Supply-side policies can be applied to increase incentives and the quality of labour services offered by the unemployed.
Policies to control inflation
If government thinks that inflation is caused by excessive increase in wage rates, it may try to stop an increase in wage rates. It can also restrict wage rises in both public and private sectors by introducing an income policy. Government may try to reduce firms cots by reducing corporation tax. This will have the advantage to stimulate investment. Government can even provide subsidies in order to help firms to cover their costs. But subsidies may be a failure if the firms will still be inefficient.
In order to reduce demand-pull inflation government may use deflationary fiscal or monetary police instruments. These help to reduce inflation by lowering AD. Government could raise income tax.

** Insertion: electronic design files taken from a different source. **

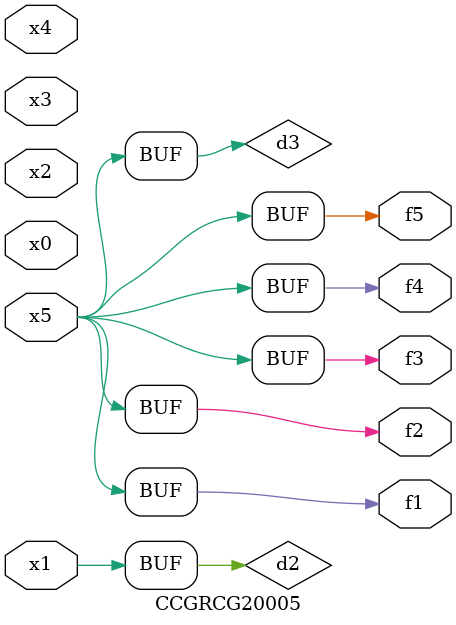
<source format=v>
module CCGRCG20005(
	input x0, x1, x2, x3, x4, x5,
	output f1, f2, f3, f4, f5
);

	wire d1, d2, d3;

	not (d1, x5);
	or (d2, x1);
	xnor (d3, d1);
	assign f1 = d3;
	assign f2 = d3;
	assign f3 = d3;
	assign f4 = d3;
	assign f5 = d3;
endmodule

</source>
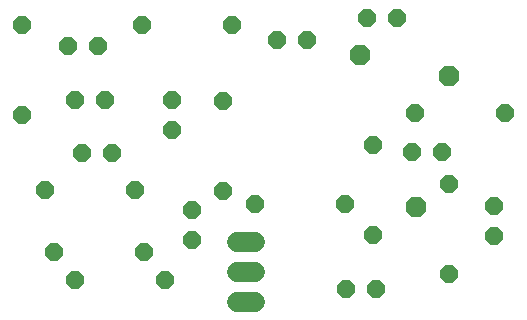
<source format=gbr>
G04 EAGLE Gerber RS-274X export*
G75*
%MOMM*%
%FSLAX34Y34*%
%LPD*%
%INSoldermask Top*%
%IPPOS*%
%AMOC8*
5,1,8,0,0,1.08239X$1,22.5*%
G01*
%ADD10P,1.649562X8X202.500000*%
%ADD11P,1.649562X8X112.500000*%
%ADD12P,1.649562X8X22.500000*%
%ADD13P,1.649562X8X292.500000*%
%ADD14C,1.727200*%
%ADD15P,1.869504X8X22.500000*%


D10*
X115588Y157905D03*
X90188Y157905D03*
X109238Y202355D03*
X83838Y202355D03*
X280688Y253155D03*
X255288Y253155D03*
X356888Y272205D03*
X331488Y272205D03*
X395185Y158626D03*
X369785Y158626D03*
D11*
X438854Y87531D03*
X438854Y112931D03*
D12*
X313795Y42711D03*
X339195Y42711D03*
D13*
X182923Y109430D03*
X182923Y84030D03*
D11*
X166388Y176955D03*
X166388Y202355D03*
D12*
X78601Y248094D03*
X104001Y248094D03*
D14*
X221824Y31281D02*
X237064Y31281D01*
X237064Y56681D02*
X221824Y56681D01*
X221824Y82081D02*
X237064Y82081D01*
D10*
X448144Y191162D03*
X371944Y191162D03*
D13*
X209895Y201349D03*
X209895Y125149D03*
D11*
X39628Y189853D03*
X39628Y266053D03*
D10*
X142387Y73881D03*
X66187Y73881D03*
D13*
X336516Y163940D03*
X336516Y87740D03*
D10*
X313001Y114084D03*
X236801Y114084D03*
D11*
X400811Y55124D03*
X400811Y131324D03*
D10*
X134638Y126155D03*
X58438Y126155D03*
X160038Y49955D03*
X83838Y49955D03*
X217188Y265855D03*
X140988Y265855D03*
D15*
X325140Y240382D03*
X401265Y222930D03*
X373236Y111682D03*
M02*

</source>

This would reduce people’s disposable income, and they will spend less.
Effectiveness of fiscal policy
- Number of taxes, forms of government spending set automatically to offset Fluctuations in real GDP.
- Government spending and taxation, including cuts in corporation tax and training grants, have a chance to increase both AD and AS
It takes time for government spending and taxation to affect the economy.
There is a time lag between introducing fiscal policy instruments.
Number of government spending is inflexible( difficult to spending on health, education)
Based accurate information(a prediction saying that recession might lead to a change in expectations.)
Firms and households may react in unexpected ways( cut in income taxes etc)
Adverse effect on incentives and other macroeconomic objectives.
Can be offset by changes in the economic activities in other countries.
Possible conflicts between policy objectives
The objectives of economic growth and low unemployment may benefit from expansionary demand-side policy measures. Such a measures may make government to achieve low inflation and a satisfactory balance of payments position.
Methods of protection
International free trade occurs when there is no restrictions imposed on the movement of goods and services into and out of countries. Protectionism ( protection of domestic industries from foreign competitions) results in the careful restrictions of free movements of goods and services.
Voluntary export restraint(VER)
It’s a limit placed on imports from a country with the agreement of that country’s government. A country may agree to restrict it’s exports in return for a similar limit being put on the exports of the other country.